I’m trying to plot a PCA in 3D.
For those who don’t know a PCA is simply plotted as a scatterplot and annotated with arrows that represents some feature of the analyzed objects, with different lengths based on how important that feature is.
This is a 2D example
import numpy as np
import pandas as pd
from scipy.stats import norm
import plotly.express as px
import plotly.graph_objects as go
def make_pca_plot(feature_df, features,
arrowsize = 1,
arrowhead = 1,
arrowscale = 6,
):
pca = PCA()
pca.fit(feature_df[features])
components = pca.fit_transform(feature_df[features])
loadings = pca.components_.T * np.sqrt(pca.explained_variance_)
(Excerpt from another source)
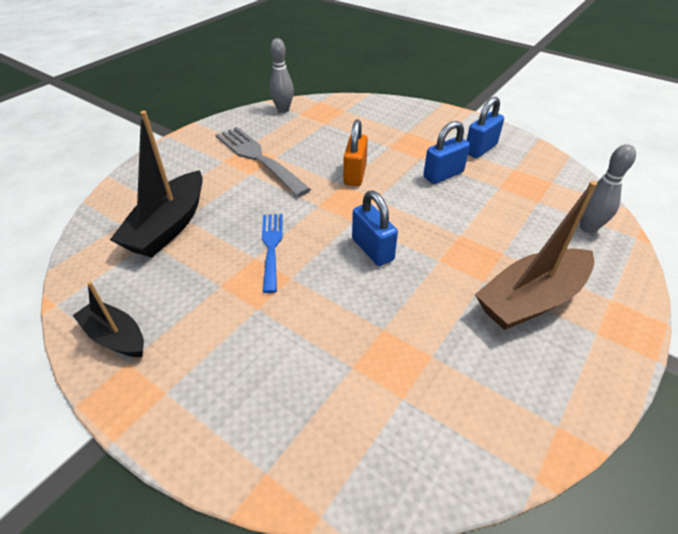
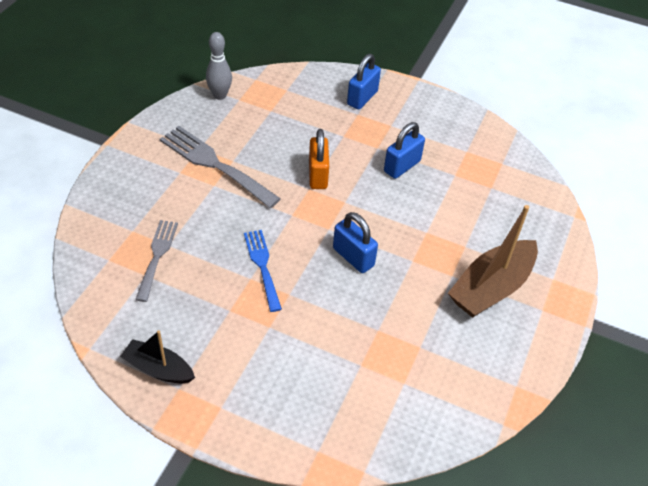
camera: 15 degrees left, 5 degrees up
(169, 226) = (157, 256): black boat -> grey fork
(480, 149) = (432, 130): blue padlock -> blue padlock (362, 98)
(588, 228) = (534, 211): grey bowling pin -> none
fig = px.scatter(components, x=0, y=1)
for i, feature in enumerate(features):
fig.add_annotation(
ax=0, ay=0,
axref="x", ayref="y",
x=loadings[i, 0]*arrowscale,
y=loadings[i, 1]*arrowscale,
showarrow=True,
arrowsize=arrowsize,
arrowhead=arrowhead,
xanchor="right",
yanchor="top"
)
fig.add_annotation(
x=loadings[i, 0]*arrowscale,
y=loadings[i, 1]*arrowscale,
ax=0, ay=0,
xanchor="center",
yanchor="bottom",
text=feature,
yshift=5,
)
fig.update_layout(title='Total explained variance PC1+PC2: {}'.format(round(pca.explained_variance_ratio_[0:2].cumsum()[-1],2)))
return fig
np.random.seed(10)
testdf = pd.DataFrame({
'A' : np.random.rand(100),
'B' : norm(0,1).rvs(100),
'C' : norm(2,1).rvs(100),
'D' : norm(2,1).rvs(100),
})
make_pca_plot(testdf, testdf.columns)
As you can see there are arrows that start from the origin of the axes and end in set position depending on the loading
variable value for that feature.
I want to obtain the same result in a 3D scatter plot, but I can’t manage to do that. Specifically i do not understand how to set the start of the arrow on the origin.
So far I obtained this
def make_3D_pca_plot(feature_df, features,
arrowsize = 1,
arrowhead = 1,
arrowscale = 6,
):
pca = PCA()
pca.fit(feature_df[features])
components = pca.fit_transform(feature_df[features])
loadings = pca.components_.T * np.sqrt(pca.explained_variance_)
fig = px.scatter_3d(components, x=0, y=1, z=2)
fig.update_layout(
scene = dict(
annotations=[
dict(
# ax=0, ay=0,
showarrow = True,
arrowsize=arrowsize,
arrowhead=arrowhead,
x = loadings[i, 0]*arrowscale,
y = loadings[i, 1]*arrowscale,
z = loadings[i, 2]*arrowscale,
xanchor="center",
yanchor="bottom",
text = feature,
yshift=5,
)
for i, feature in enumerate(features)]
)
)
fig.update_layout(title='Total explained variance PC 1+2+3: {}'.format(round(pca.explained_variance_ratio_[0:3].cumsum()[-1],2)))
return fig
make_3D_pca_plot(testdf, testdf.columns[0:3],
arrowscale=4
)
if i uncomment the ax
or ay
parameter the arrows disappear.
Also you can tweak arrowscale
to see what is happening to the annotations.